How time flies. It’s been scarcely a month since the National Council on Teacher Quality (NCTQ) released its inaugural ratings of teacher-preparation programs across the country. Already, NCTQ is gearing up for next year’s model, envisioning an annual roll-out via its partnership with U.S. News & World Report.
The first edition was riddled with problems large and small. The small ones involved misunderstandings of institutions and their programs. My own institution—Teachers College, Columbia University—had its undergraduate programs rated for student selectivity, which was quite a trick, as Teachers College is a graduate school with no undergraduate programs. NCTQ no longer lists the undergraduate education program at Barnard College as a Teachers College program, but the organization still completely misunderstands the distinctions among Columbia University, Barnard College and Teachers College. (Pro tip: If two institutions of higher education have different presidents, boards of trustees and endowments, they’re not the same institution.)
The bigger problems are rooted in the design of NCTQ’s ratings, which relied heavily on course syllabi as a source of data about program quality, rather than more direct evidence of how those programs operate, or what their graduates know and can do. Why anyone would find this a satisfactory approach is a mystery to me. There are derogatory terms in the social sciences for brief and superficial assessments of an organization or institution, including “blitzkrieg ethnography” and “drive-by ethnography.” Both seem too generous as characterizations of what NCTQ did in the name of evaluation. Maybe “mail-order ethnography” comes closer.

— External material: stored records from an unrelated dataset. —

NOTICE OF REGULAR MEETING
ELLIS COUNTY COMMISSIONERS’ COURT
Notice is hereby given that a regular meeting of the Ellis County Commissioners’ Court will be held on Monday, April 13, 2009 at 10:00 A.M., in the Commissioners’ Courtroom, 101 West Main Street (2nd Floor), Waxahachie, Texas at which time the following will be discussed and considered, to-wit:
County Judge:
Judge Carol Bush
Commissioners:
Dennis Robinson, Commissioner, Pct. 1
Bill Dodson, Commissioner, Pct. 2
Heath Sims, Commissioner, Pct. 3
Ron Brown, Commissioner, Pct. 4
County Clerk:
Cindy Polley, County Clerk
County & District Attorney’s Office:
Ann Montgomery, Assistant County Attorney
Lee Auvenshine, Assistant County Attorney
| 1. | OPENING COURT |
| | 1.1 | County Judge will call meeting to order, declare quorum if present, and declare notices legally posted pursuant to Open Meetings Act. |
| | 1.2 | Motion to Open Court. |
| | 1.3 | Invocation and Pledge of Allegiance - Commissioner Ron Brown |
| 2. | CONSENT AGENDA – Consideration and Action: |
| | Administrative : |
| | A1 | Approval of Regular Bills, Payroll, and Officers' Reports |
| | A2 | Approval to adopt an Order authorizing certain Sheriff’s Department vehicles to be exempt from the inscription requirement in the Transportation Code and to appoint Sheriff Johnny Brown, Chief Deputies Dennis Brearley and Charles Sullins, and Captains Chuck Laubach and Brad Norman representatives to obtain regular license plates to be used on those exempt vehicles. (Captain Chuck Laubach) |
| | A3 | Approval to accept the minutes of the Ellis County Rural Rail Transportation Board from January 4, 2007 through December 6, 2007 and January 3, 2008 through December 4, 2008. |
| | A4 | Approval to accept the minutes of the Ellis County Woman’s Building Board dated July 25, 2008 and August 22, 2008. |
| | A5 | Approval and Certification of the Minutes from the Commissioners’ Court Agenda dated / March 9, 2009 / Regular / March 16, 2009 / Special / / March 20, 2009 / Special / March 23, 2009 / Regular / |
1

Will the NCTQ/U.S. News ratings influence prospective students, and the rated institutions, in the way that U.S. News ratings of undergraduate and graduate institutions have? I think it’s unlikely, but not because of the NCTQ methodology. Rather, the ratings are likely to have limited influence because of the institutions that are top-rated.

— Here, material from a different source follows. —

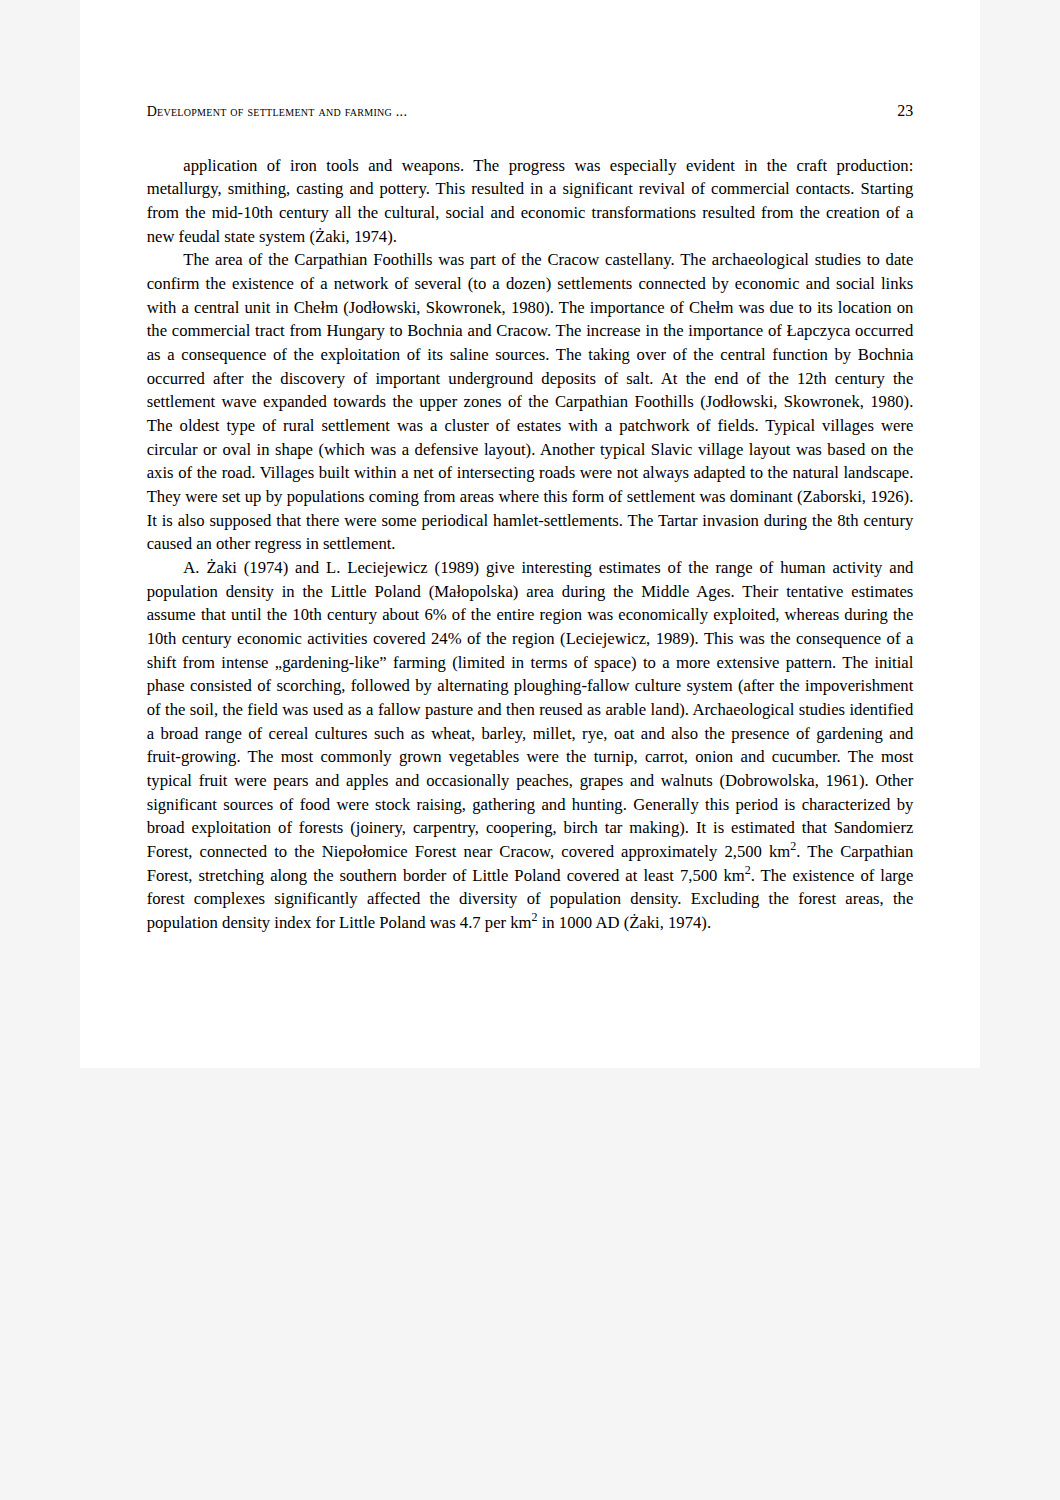Development of settlement and farming ... 23
application of iron tools and weapons. The progress was especially evident in the craft production: metallurgy, smithing, casting and pottery. This resulted in a significant revival of commercial contacts. Starting from the mid‑10th century all the cultural, social and economic transformations resulted from the creation of a new feudal state system (Żaki, 1974).
The area of the Carpathian Foothills was part of the Cracow castellany. The archaeological studies to date confirm the existence of a network of several (to a dozen) settlements connected by economic and social links with a central unit in Chełm (Jodłowski, Skowronek, 1980). The importance of Chełm was due to its location on the commercial tract from Hungary to Bochnia and Cracow. The increase in the importance of Łapczyca occurred as a consequence of the exploitation of its saline sources. The taking over of the central function by Bochnia occurred after the discovery of important underground deposits of salt. At the end of the 12th century the settlement wave expanded towards the upper zones of the Carpathian Foothills (Jodłowski, Skowronek, 1980). The oldest type of rural settlement was a cluster of estates with a patchwork of fields. Typical villages were circular or oval in shape (which was a defensive layout). Another typical Slavic village layout was based on the axis of the road. Villages built within a net of intersecting roads were not always adapted to the natural landscape. They were set up by populations coming from areas where this form of settlement was dominant (Zaborski, 1926). It is also supposed that there were some periodical hamlet‑settlements. The Tartar invasion during the 8th century caused an other regress in settlement.
A. Żaki (1974) and L. Leciejewicz (1989) give interesting estimates of the range of human activity and population density in the Little Poland (Małopolska) area during the Middle Ages. Their tentative estimates assume that until the 10th century about 6% of the entire region was economically exploited, whereas during the 10th century economic activities covered 24% of the region (Leciejewicz, 1989). This was the consequence of a shift from intense „gardening‑like” farming (limited in terms of space) to a more extensive pattern. The initial phase consisted of scorching, followed by alternating ploughing‑fallow culture system (after the impoverishment of the soil, the field was used as a fallow pasture and then reused as arable land). Archaeological studies identified a broad range of cereal cultures such as wheat, barley, millet, rye, oat and also the presence of gardening and fruit‑growing. The most commonly grown vegetables were the turnip, carrot, onion and cucumber. The most typical fruit were pears and apples and occasionally peaches, grapes and walnuts (Dobrowolska, 1961). Other significant sources of food were stock raising, gathering and hunting. Generally this period is characterized by broad exploitation of forests (joinery, carpentry, coopering, birch tar making). It is estimated that Sandomierz Forest, connected to the Niepołomice Forest near Cracow, covered approximately 2,500 km2. The Carpathian Forest, stretching along the southern border of Little Poland covered at least 7,500 km2. The existence of large forest complexes significantly affected the diversity of population density. Excluding the forest areas, the population density index for Little Poland was 4.7 per km2 in 1000 AD (Żaki, 1974).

This year, NCTQ gave four institutions its top score of four stars: Furman, Lipscomb, Ohio State and Vanderbilt Universities. Vanderbilt is a highly selective private institution that draws students mainly from the South; Ohio State is a flagship state university whose undergraduates are overwhelmingly from the state of Ohio; Furman is a modestly sized private liberal arts college in South Carolina, and more than a quarter of its students are residents of that state; and Lipscomb is a private Christian college in Nashville, Tenn., serving a distinctive niche.
All four are fine institutions, but none awards credentials that guarantee access to desirable jobs. Writing more than 40 years ago, sociologist John Meyer looked at what he called a school’s “charter”—its ability to grant exclusive access to desirable future opportunities. Meyer suggested that schools with “strong” charters had more comprehensive effects on their students, in part because outsiders were quick to attribute the link between a school and students’ futures to the qualities of the students. Because attending Harvard Law School pretty much guaranteed access to a prestigious and high-paying job as a lawyer, there was a distinctive sense of what it meant to be a Harvard Law School student.
U.S. institutions of higher education generally have weak charters, with the exception of some elite professional schools in law, business, medicine and engineering. And it’s no coincidence that the most highly rated professional schools in the U.S. News rankings are precisely those whose degrees do serve as passports to good jobs. But regional and niche undergraduate institutions are unlikely to develop strong charters; there will always be good students who choose to enroll in other institutions, and who use those other schools as platforms to launch their careers.
Lipscomb’s status as a niche institution with narrow appeal is demonstrated by its requirements for students majoring in the teaching of biology. These students, along with all other undergraduate biology majors at Lipscomb, enroll in a senior Capstone Seminar that examines evolution in religious, historical and scientific contexts. The course description on the Lipscomb website states that the course relies heavily on “books by both creationist and evolutionist apologists.”
Now, Lipscomb officials might respond, “Seriously? You’re going to lampoon our academic program based on a one-paragraph course description on our website?” Well, I don’t have the time to go down to Nashville and talk to faculty or students. If Lipscomb isn’t willing to stand behind its course descriptions, it should take them down, or put up more information.